─── ページ抜粋 ───

ゲル化剤組成物の溶解液を、直径40mm、高さ15mmの容器に、15mmの高さまで充填し、10℃で10分間静置した後、レオメーター(RE−33005 RHEONER、(株)山電製)を用いて測定した。直径20mmの樹脂製の円柱状プランジャーを用いて、圧縮速度10mm/秒、クリアランス5mmの条件により測定した。
溶解してから10分後における10℃のゲルの硬さが500〜2000N/mであり、かつ、溶解してから30分後における10℃のゲルの硬さが10分後におけるゲルの硬さの100〜300%であるものを合格(下記評価基準の◎又は○)と評価した。測定及び評価結果を表に示す。

───

• 課題セット:
A. ゲルの硬さの測定に関する抜粋によると、直径20mmの樹脂製プランジャーで測定するときの圧縮速度はいくつですか。
B. ゲルの硬さの測定に関する抜粋から、「ゲル化剤組成物の溶解液を、直」を含む語句で始まり「測定及び評価結果を表に示す。」で終わる部分を書き写してください。
この後に続く資料は使わなくてかまいません。

─── 提供データ ───

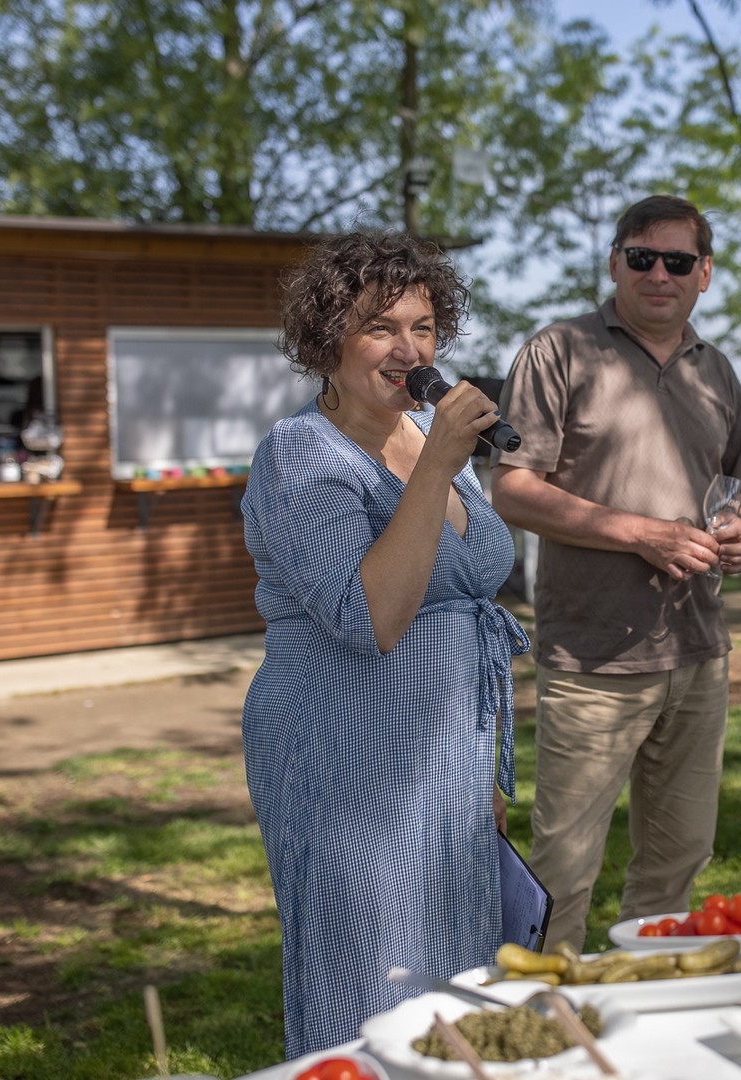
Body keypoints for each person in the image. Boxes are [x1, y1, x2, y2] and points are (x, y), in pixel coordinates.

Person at [240, 231, 530, 1056]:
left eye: (425, 327)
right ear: (325, 340)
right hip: (343, 762)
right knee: (369, 982)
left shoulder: (427, 441)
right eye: (380, 327)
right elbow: (369, 618)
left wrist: (478, 775)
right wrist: (439, 462)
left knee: (456, 980)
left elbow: (470, 579)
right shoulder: (301, 456)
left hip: (441, 756)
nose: (410, 349)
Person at [491, 194, 741, 949]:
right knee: (563, 867)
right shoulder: (559, 352)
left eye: (677, 261)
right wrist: (640, 534)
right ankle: (540, 1027)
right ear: (614, 262)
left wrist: (739, 534)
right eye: (641, 257)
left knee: (677, 859)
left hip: (698, 652)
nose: (658, 274)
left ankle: (631, 1015)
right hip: (592, 658)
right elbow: (511, 488)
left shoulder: (716, 372)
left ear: (703, 274)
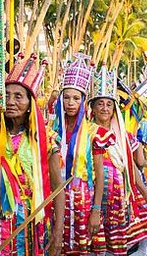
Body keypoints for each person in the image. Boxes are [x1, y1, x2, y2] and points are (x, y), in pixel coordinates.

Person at [0, 54, 64, 255]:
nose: (10, 101)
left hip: (32, 222)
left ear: (30, 103)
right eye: (6, 95)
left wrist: (59, 229)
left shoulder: (47, 139)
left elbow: (57, 186)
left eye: (18, 96)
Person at [88, 66, 147, 256]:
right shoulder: (86, 133)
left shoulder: (122, 136)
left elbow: (132, 168)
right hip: (94, 196)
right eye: (100, 104)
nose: (104, 108)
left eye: (109, 104)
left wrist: (146, 194)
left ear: (114, 108)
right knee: (95, 244)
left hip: (118, 198)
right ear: (92, 108)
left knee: (117, 244)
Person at [52, 54, 114, 254]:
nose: (71, 103)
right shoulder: (50, 131)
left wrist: (96, 210)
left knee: (80, 249)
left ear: (83, 101)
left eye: (76, 98)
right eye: (67, 97)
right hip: (53, 199)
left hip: (82, 200)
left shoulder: (94, 132)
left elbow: (99, 174)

───

• 解答一覧:
A. 10mm/秒です。

B.
ゲル化剤組成物の溶解液を、直径40mm、高さ15mmの容器に、15mmの高さまで充填し、10℃で10分間静置した後、レオメーター(RE−33005 RHEONER、(株)山電製)を用いて測定した。直径20mmの樹脂製の円柱状プランジャーを用いて、圧縮速度10mm/秒、クリアランス5mmの条件により測定した。
溶解してから10分後における10℃のゲルの硬さが500〜2000N/mであり、かつ、溶解してから30分後における10℃のゲルの硬さが10分後におけるゲルの硬さの100〜300%であるものを合格(下記評価基準の◎又は○)と評価した。測定及び評価結果を表に示す。